Use KMS for everything you can! You can’t use KMS for literally everything—for example KMS has a limit of 4kb per message, so it’s not about encrypting large documents—but it allows you to generate encryption keys. This means some cryptography may find its way into your own code if you have specialized needs beyond the default stance of “attach a KMS key directly to an AWS service.”
- All master keys / key encryption keys are stored with KMS
- All KMS keys have the rotation option enabled
- All AWS services that store data should use KMS
- Data encryption keys are generated using KMS master keys and stored encrypted
While we all do our best to make good security choices, it’s best to have someone or something else checking our work. Getting things to 100% is hard, but there are some great tools out there for improving our AWS account’s security. In the open-source world, you might try running ScoutSuite and seeing what you find. You might find something surprising!

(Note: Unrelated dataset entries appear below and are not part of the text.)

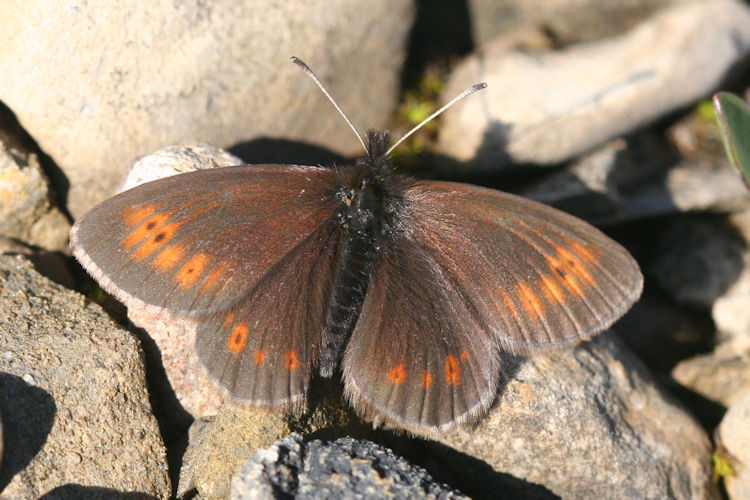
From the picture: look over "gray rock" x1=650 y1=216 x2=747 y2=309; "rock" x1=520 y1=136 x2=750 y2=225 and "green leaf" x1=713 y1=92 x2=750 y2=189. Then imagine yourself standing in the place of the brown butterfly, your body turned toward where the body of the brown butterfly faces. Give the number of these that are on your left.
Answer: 0

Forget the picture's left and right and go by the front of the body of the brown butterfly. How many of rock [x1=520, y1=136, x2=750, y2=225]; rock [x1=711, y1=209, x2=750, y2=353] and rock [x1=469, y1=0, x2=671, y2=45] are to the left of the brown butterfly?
0

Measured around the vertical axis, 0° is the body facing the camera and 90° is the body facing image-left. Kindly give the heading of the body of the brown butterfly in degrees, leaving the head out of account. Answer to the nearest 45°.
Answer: approximately 180°

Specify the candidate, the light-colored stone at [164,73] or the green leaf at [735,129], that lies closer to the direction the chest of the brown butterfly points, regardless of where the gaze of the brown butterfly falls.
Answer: the light-colored stone

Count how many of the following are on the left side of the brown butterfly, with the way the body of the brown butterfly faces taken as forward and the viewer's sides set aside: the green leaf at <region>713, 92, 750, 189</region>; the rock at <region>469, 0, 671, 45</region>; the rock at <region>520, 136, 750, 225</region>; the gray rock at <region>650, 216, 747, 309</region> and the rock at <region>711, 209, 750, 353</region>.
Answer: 0

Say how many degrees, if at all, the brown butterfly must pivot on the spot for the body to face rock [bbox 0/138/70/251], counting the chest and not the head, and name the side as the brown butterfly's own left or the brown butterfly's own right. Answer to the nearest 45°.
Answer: approximately 45° to the brown butterfly's own left

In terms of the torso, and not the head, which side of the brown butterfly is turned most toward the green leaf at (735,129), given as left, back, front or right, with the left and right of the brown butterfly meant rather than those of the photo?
right

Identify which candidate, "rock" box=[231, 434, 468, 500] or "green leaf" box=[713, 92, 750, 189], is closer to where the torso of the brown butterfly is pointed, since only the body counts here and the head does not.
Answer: the green leaf

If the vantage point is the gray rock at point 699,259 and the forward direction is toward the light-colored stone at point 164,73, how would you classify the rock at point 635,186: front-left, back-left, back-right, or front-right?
front-right

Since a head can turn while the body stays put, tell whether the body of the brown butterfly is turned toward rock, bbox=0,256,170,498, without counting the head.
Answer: no

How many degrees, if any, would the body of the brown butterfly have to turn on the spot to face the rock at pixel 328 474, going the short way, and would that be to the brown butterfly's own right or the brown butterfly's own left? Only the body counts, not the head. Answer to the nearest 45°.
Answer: approximately 135° to the brown butterfly's own left

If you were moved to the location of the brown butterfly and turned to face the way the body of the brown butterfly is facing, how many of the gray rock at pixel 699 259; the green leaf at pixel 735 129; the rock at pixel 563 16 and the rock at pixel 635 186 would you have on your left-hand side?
0

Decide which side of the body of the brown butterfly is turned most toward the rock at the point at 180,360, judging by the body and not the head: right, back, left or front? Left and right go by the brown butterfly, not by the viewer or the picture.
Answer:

CloudTrail and CloudWatch are an absolute necessity for security—definitely enable CloudTrail for active regions (or even all regions), and set up CloudWatch alerts that trigger on big-ticket items. Enable activity logging and create actionable responses to potentially-bad actions—things like logging into the root account, creating users, adding administrative roles, too many KMS decrypt events, etc. These kinds of actions should trigger alerts in tools like Slack, PagerDuty, VictorOps, etc. AWS’s GuardDuty service can be really helpful here in monitoring for malicious activity and taking action.
- Configuration analysis is performed at least daily, if not for every change
- CloudTrail is enabled for all active regions (or for all regions!)
- CloudWatch metrics and alarms are implemented for major violation cases
- GuardDuty is enabled
Automation is great, like we talked about earlier. Because our infrastructure is defined in code, we can hook auditing up into a continuous integration pipeline. Many software developers are familiar with using continuous integration for testing and packaging purposes, and using it for security and infrastructure is a great idea too.
Similarly to other CI usage, you can implement checks and controls for pull requests and require them to pass before deploying or merging code. You can create sign-off policies that run automatically in the pull request flow, to increase feedback and flow, in keeping with the DevOps ethos.
- All infrastructure changes trigger configuration audits
- Critical issues found in CI trigger an immediate response
- Use the CI pipeline to create a sign-off process that allows teams to move faster
The security benefits of being on cloud providers like AWS are massive, and you can get a lot out of defining your infrastructure as data in these ways. Even in regulated and highly compliance-oriented environments, working well in this ecosystem can help us to move fast without breaking things.
Hopefully these insights and checklists will be as useful for you as they have been for us!